Historically, I’ve been pretty harsh on shitty code-samples (you can go back to when I first started blogging and probably
find some pretty harsh criticism of Adobe and MSDN). As a consequence, I’ve always tried to write above-average code samples,
Of course, more recently I’ve taken a number of high profile projects to task, namely Oxite and Kobe. As soon as I started putting
this sample together, I saw an opportunity to go beyond demo-ing a custom validation library and provide some of the guidance
I felt other projects were lacking.

Functionality-wise, all you can do is register a user. The downside of the simplification is that it doesn’t address
many (most?) of the real challenges you’re likely to face. Even I think the entire thing seems rather ivory tower. On the upside
you can use this project as a canvas for your own project, or as a launch-pad to learn about all types of exciting technologies.
Specifically, despite the extreme lightweightedness, this project makes use of Dependency Injection (via Ninject), OR Mapping
(via FluentNHibernate), Unit Testing (via XUnit), mocking (via RhinoMocks) and a couple more trendy topics.

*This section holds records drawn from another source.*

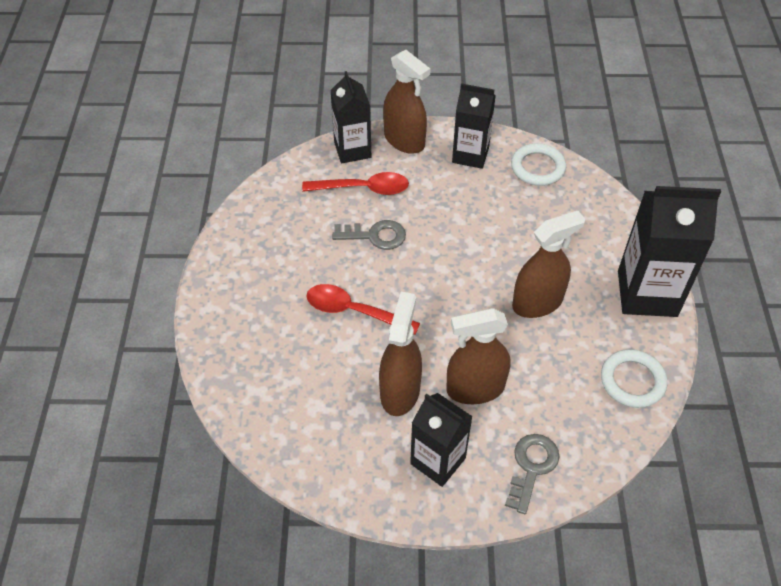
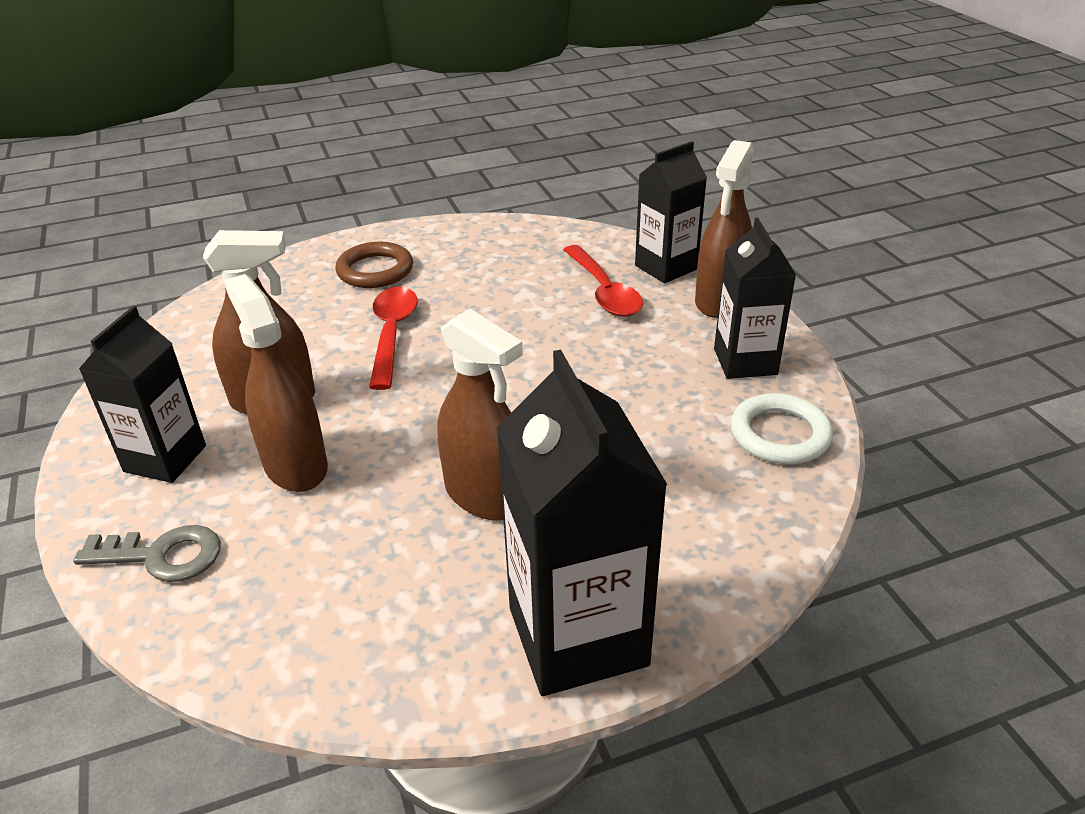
camera: 70 degrees right, 15 degrees down
(260, 304) = (375, 270): none -> brown ring
(375, 236) = (528, 319): grey key -> none
(632, 381) = (361, 652): white ring -> none

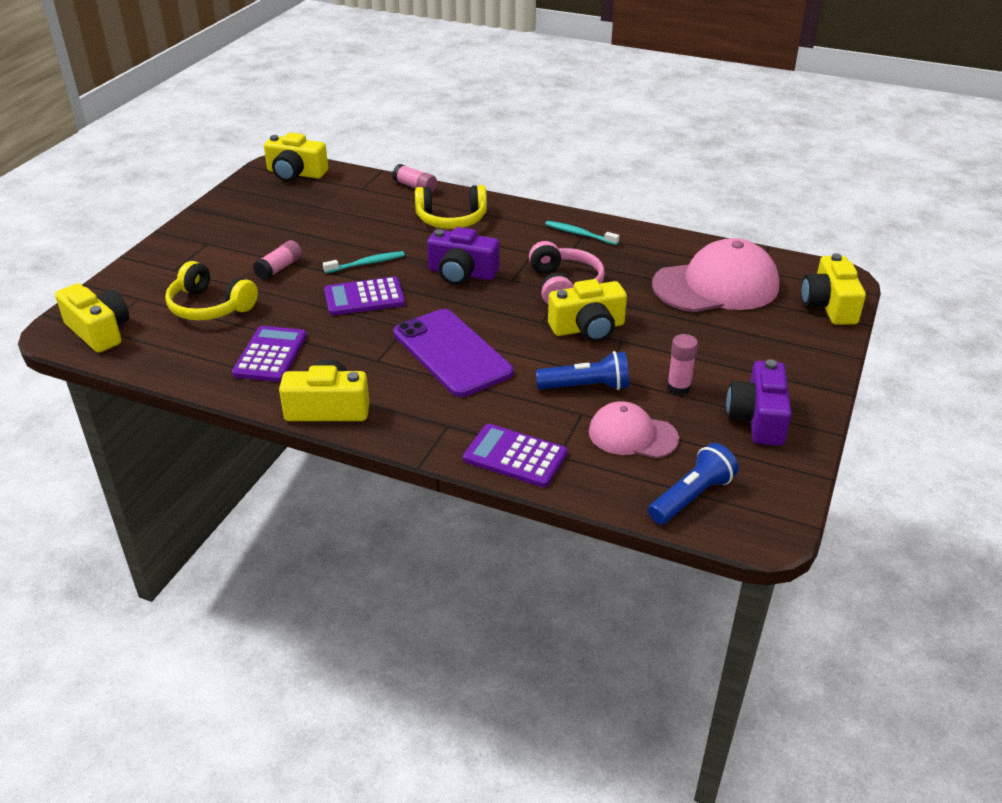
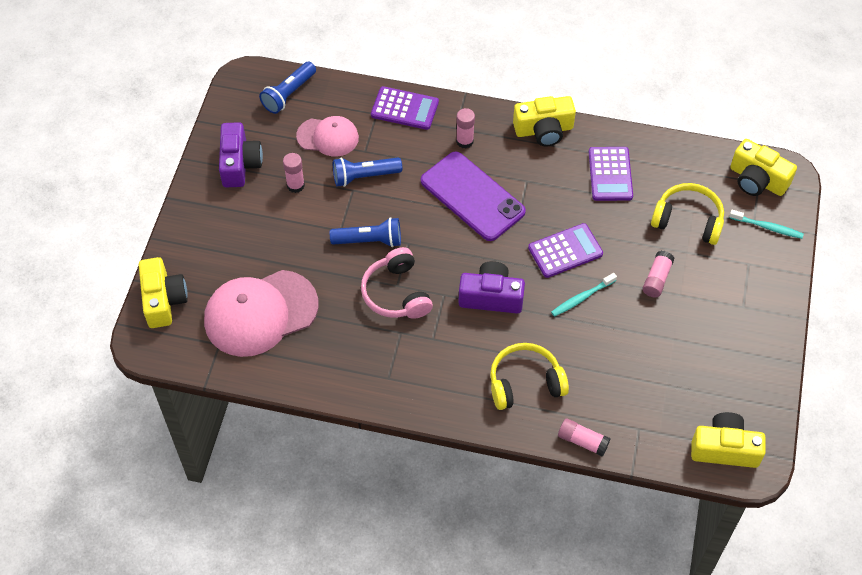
camera: 170 degrees right, 20 degrees up
(441, 408) = (464, 141): none -> pink glue stick
(579, 234) = (392, 377): turquoise toothbrush -> turquoise toothbrush (767, 227)
(588, 328) = (369, 240): yellow camera -> blue flashlight

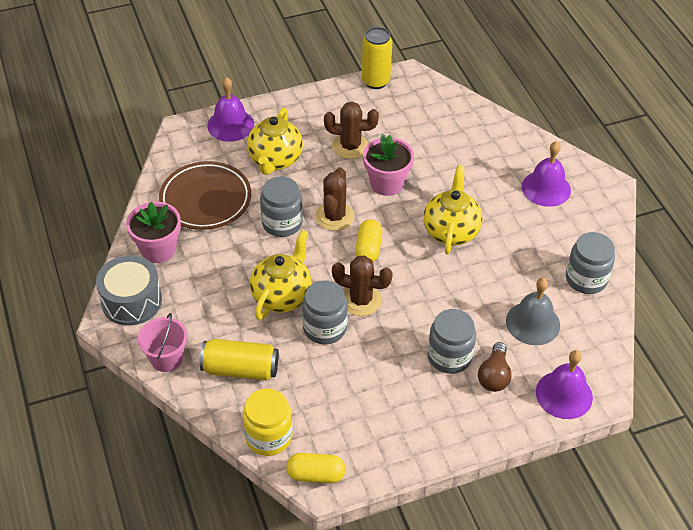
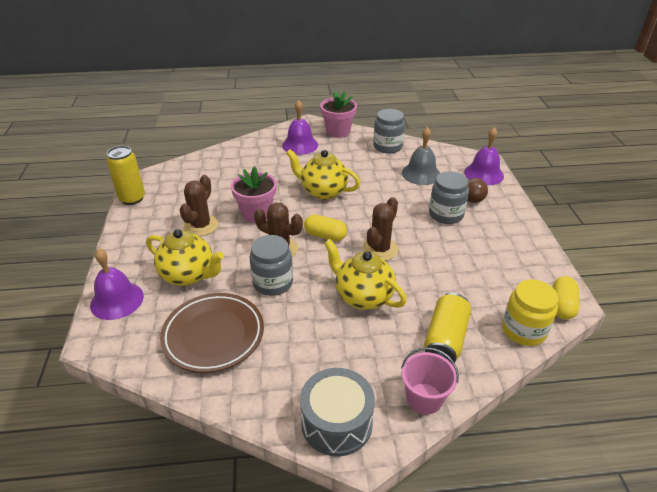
camera: 75 degrees left, 10 degrees down
(158, 249) = (268, 387): pink flower pot -> pink flower pot (338, 131)
(324, 328) = (406, 275): grey jar -> none

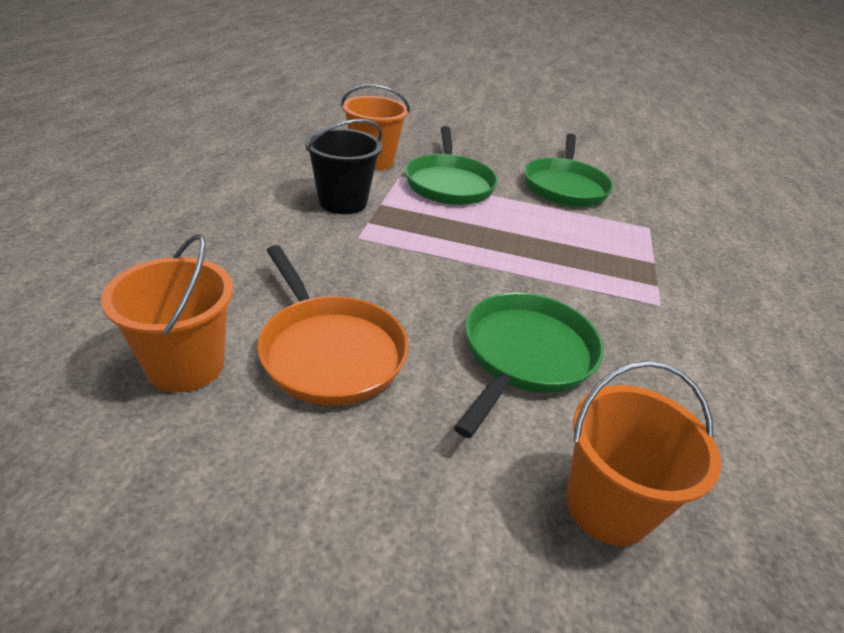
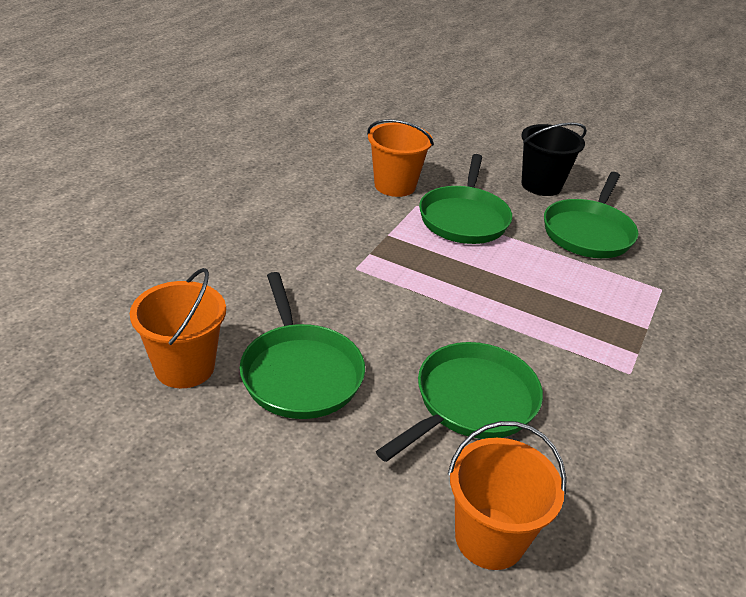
camera: 15 degrees right, 0 degrees up
(329, 351) = (300, 372): orange pan -> green pan
(343, 202) = (352, 229): black bucket -> black bucket (541, 185)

This isn’t a perfect example, but I’m pretty happy with it. I think developers who have a genuine interest in learning
and enthusiasm for programming will gain a lot from this. I’m sorry for the total lack of documentation, but this is really a
help-yourself kinda thing.

I should point out that the way I handle the database path (I use sqlite) is horrible. I did it that way so that the application
will [hopefully] work out of the box (all you need in ASP.NET MVC installed). The hack in question is located in the Configuration class.
Also, this isn’t an opinionated MVC implementation. This isn’t really about MVC at all.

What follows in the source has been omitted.